═══ Text zum Lesen

Freie Auswahl für den Bundestrainer
FC Bayern oder der DFB? Julian Nagelsmann ist im Trainerkarussell schon jetzt der große Gewinner
- Aktualisiert: 07.04.2024
- 11:18 Uhr
- Chris Lugert
Julian Nagelsmann kann sich vor Verehrern derzeit kaum retten. Die Bayern baggern am aktuellen Bundestrainer, der DFB will seinen leitenden Angestellten unbedingt behalten. Für ihn ist das eine Luxussituation. Ein Kommentar.
Von Chris Lugert
Wer verspürt nicht gerne das Gefühl, interessant zu sein? Zu wissen, dass man Begehrlichkeiten bei anderen weckt und dabei auch noch die Wahl zwischen verschiedenen Verehrern hat, ist ein angenehmer Luxus.
Julian Nagelsmann befindet sich zumindest beruflich in genau dieser Situation. Der Bundestrainer kann sich frei entscheiden, ob er der neuen Liebe langfristig das Vertrauen schenkt oder doch zurück zur Ex geht.
Der DFB will unbedingt mit Nagelsmann über die anstehende EM hinaus verlängern, der 36-Jährige soll das Team bis zur WM 2026 betreuen. "Das wäre unser großer Wunsch", sagte DFB-Sportdirektor Rudi Völler am Mittwoch bei "Sky".
Die beiden gewonnenen Länderspiele jüngst in Frankreich und gegen die Niederlande haben die gegenseitige Überzeugung noch einmal verstärkt, wenngleich Völler betonte, man habe schon zuvor gewusst, dass man an Nagelsmann festhalten wolle.
Und der 63-Jährige weiß genau, mit welchen Vorzügen er locken kann. "Es ist die wichtigste Mannschaft in Deutschland, das hat man bei den beiden Länderspielen gemerkt, als diese Euphorie entstanden ist. Ich glaube, das gefällt ihm", sagte Völler mit Blick auf das Produkt Nationalmannschaft.
Das Wichtigste in Kürze
Doch Nagelsmann weiß um seinen Wert. Nicht zuletzt deshalb, weil auch der FC Bayern plötzlich wieder ganz genau auf die Situation um den Bundestrainer schaut. Die Absage von Xabi Alonso traf den Klub, das betonte Sportvorstand Max Eberl zuletzt deutlich, nicht unvorbereitet. Man habe sogar damit gerechnet und schon länger in andere Richtungen geschaut.

══════

Aufgabe: Gib aus dem Kommentar über Julian Nagelsmann die Passage wortgetreu aus, die mit „Und der 63-Jährige“ beginnt und bis einschließlich „andere Richtungen geschaut.“ reicht. Die anschließende Auflistung wird zur Bearbeitung nicht gebraucht.

═══ Ausgewählte Datensätze

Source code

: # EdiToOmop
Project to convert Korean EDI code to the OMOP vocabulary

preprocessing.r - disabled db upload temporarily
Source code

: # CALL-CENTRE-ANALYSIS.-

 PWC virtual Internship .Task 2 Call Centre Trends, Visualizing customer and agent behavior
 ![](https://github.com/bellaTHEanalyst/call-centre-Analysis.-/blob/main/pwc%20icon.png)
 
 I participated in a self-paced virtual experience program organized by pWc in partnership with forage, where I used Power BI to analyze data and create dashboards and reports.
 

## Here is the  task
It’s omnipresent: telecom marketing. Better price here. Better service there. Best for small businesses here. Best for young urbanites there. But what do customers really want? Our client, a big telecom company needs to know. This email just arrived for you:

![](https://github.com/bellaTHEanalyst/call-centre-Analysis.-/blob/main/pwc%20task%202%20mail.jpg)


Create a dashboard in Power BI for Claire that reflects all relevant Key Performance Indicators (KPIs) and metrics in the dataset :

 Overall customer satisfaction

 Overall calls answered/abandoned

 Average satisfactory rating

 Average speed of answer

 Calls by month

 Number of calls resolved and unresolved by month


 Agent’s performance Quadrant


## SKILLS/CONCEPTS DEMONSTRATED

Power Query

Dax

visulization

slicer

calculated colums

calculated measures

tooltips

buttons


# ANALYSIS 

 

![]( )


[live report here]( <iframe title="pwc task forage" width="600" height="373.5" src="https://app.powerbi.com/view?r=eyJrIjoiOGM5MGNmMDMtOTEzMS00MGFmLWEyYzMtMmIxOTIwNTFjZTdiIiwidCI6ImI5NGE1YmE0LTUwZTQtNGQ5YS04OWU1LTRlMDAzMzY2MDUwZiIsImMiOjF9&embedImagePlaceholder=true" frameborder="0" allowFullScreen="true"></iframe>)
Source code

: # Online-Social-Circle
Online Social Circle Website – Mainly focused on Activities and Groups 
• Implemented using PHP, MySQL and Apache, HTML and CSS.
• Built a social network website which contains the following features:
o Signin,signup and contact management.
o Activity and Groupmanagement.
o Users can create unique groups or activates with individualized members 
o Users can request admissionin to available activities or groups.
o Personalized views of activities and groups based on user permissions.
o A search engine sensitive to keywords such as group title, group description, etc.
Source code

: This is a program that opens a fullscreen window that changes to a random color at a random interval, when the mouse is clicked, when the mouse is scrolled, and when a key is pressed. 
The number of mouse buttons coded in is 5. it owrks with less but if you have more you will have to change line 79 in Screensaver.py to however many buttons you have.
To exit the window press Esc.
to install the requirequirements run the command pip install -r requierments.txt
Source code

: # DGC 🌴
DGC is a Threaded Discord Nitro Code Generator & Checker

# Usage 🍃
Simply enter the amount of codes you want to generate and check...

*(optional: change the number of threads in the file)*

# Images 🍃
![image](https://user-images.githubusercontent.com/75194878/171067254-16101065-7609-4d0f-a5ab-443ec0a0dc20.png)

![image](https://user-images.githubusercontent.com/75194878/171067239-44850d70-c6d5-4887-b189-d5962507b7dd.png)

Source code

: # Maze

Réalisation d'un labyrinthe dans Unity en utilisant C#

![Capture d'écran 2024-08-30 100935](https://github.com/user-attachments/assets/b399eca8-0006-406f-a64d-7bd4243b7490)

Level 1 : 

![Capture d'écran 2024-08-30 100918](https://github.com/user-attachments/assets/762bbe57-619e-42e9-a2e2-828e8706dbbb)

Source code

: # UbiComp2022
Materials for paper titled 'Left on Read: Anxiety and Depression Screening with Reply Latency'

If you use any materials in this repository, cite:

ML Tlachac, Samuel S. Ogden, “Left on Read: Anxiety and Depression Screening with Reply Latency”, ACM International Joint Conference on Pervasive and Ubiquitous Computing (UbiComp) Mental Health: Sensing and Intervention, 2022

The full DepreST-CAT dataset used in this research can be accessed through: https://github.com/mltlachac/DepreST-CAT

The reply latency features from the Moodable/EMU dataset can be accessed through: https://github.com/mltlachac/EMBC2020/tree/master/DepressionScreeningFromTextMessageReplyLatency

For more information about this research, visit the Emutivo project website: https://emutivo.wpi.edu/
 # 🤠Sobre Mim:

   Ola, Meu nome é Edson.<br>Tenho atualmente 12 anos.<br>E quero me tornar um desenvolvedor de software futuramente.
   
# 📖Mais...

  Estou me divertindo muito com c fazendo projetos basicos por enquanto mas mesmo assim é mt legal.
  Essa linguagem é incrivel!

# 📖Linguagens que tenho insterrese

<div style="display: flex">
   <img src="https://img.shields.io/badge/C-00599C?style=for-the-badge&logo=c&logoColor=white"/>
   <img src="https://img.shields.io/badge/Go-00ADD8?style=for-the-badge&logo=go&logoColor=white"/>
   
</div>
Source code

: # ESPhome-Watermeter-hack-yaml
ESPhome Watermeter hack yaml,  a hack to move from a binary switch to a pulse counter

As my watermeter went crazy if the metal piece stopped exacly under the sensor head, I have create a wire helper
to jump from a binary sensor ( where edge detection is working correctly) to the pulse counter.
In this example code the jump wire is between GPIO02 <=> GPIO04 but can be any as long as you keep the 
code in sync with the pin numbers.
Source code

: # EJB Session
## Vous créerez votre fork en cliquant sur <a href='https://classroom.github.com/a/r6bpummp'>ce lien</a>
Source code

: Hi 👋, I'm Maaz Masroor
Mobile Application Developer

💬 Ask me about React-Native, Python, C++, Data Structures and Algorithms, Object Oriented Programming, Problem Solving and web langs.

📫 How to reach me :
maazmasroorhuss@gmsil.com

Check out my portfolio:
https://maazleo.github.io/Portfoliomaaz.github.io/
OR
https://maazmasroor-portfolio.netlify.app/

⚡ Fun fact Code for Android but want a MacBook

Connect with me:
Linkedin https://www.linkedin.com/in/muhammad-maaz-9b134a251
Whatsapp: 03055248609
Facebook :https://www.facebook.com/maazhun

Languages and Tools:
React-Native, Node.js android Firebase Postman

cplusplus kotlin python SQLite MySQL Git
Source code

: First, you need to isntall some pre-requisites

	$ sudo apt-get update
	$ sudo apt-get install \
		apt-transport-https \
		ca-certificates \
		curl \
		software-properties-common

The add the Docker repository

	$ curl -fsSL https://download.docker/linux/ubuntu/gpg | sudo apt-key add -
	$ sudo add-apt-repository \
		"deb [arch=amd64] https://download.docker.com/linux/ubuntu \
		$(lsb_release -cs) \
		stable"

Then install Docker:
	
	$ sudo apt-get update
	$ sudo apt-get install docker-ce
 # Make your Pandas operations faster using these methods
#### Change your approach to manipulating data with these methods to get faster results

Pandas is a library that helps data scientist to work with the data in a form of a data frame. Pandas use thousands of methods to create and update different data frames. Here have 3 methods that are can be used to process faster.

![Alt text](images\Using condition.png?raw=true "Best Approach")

══════

Schriftliche Antwort:
Und der 63-Jährige weiß genau, mit welchen Vorzügen er locken kann. "Es ist die wichtigste Mannschaft in Deutschland, das hat man bei den beiden Länderspielen gemerkt, als diese Euphorie entstanden ist. Ich glaube, das gefällt ihm", sagte Völler mit Blick auf das Produkt Nationalmannschaft.
Das Wichtigste in Kürze
Doch Nagelsmann weiß um seinen Wert. Nicht zuletzt deshalb, weil auch der FC Bayern plötzlich wieder ganz genau auf die Situation um den Bundestrainer schaut. Die Absage von Xabi Alonso traf den Klub, das betonte Sportvorstand Max Eberl zuletzt deutlich, nicht unvorbereitet. Man habe sogar damit gerechnet und schon länger in andere Richtungen geschaut.